Hamilton, Larkhall and Stonehouse is a constituency of the Scottish Parliament (Holyrood) covering part of the council area of South Lanarkshire. It elects one Member of the Scottish Parliament (MSP) by the plurality (first past the post) method of election. Also, however, it is one of nine constituencies in the Central Scotland electoral region, which elects seven additional members, in addition to nine constituency MSPs, to produce a form of proportional representation for the region as a whole.

The constituency was created for the 2011 Scottish Parliament election from parts of the former constituencies of Hamilton South and Hamilton North and Bellshill, along with some areas that were formerly in the Clydesdale constituencies. The seat has been held by Christina McKelvie of the Scottish National Party since creation.

****************************************

Required work:
Translate this sentence from the text on the Hamilton, Larkhall and Stonehouse constituency into French: "The seat has been held by Christina McKelvie of the Scottish National Party since creation."

****************************************

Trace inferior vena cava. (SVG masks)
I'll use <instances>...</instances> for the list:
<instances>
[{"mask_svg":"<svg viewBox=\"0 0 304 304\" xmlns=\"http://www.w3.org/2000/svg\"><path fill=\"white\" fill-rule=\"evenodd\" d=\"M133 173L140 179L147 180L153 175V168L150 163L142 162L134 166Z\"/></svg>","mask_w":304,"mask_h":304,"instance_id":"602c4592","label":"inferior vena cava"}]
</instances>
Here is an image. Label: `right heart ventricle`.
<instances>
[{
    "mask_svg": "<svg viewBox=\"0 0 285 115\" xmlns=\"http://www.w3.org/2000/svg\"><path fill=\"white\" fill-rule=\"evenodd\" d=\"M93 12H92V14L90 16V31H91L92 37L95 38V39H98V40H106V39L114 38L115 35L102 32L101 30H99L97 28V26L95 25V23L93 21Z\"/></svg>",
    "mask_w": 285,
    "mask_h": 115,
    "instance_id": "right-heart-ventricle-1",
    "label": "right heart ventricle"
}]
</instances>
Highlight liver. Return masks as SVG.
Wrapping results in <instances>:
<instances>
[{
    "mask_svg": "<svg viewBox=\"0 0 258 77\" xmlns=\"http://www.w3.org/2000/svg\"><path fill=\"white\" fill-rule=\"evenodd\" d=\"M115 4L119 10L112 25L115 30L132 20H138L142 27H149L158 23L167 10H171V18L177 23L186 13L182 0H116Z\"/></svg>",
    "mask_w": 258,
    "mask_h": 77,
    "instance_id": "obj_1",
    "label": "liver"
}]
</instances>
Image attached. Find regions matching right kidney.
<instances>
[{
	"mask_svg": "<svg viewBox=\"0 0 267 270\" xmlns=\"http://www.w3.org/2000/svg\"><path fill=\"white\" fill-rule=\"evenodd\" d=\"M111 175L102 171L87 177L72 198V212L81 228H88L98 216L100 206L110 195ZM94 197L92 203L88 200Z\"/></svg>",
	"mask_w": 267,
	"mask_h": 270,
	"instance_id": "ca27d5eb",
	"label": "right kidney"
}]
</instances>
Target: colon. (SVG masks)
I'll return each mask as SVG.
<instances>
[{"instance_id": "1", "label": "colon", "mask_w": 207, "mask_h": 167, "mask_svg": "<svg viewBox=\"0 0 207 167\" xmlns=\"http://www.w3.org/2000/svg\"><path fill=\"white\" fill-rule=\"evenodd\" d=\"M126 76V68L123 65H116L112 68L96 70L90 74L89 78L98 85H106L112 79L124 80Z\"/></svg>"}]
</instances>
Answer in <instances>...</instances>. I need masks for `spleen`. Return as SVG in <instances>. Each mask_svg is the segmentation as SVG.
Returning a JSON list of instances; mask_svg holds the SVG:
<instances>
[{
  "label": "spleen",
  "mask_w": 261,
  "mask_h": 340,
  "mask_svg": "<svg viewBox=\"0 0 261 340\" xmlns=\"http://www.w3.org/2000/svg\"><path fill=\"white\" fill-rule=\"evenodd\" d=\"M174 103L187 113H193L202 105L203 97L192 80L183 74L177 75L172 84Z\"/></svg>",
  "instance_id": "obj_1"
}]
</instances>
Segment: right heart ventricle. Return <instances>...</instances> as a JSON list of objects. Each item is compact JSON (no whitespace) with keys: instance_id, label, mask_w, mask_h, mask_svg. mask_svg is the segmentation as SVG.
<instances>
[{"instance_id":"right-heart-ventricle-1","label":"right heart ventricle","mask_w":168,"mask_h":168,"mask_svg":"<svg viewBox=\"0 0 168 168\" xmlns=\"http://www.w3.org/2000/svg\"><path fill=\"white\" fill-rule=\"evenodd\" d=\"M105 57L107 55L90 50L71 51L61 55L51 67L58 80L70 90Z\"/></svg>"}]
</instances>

****************************************

The answer:
Le siège est détenu par Christina McKelvie, du Parti national écossais, depuis sa création.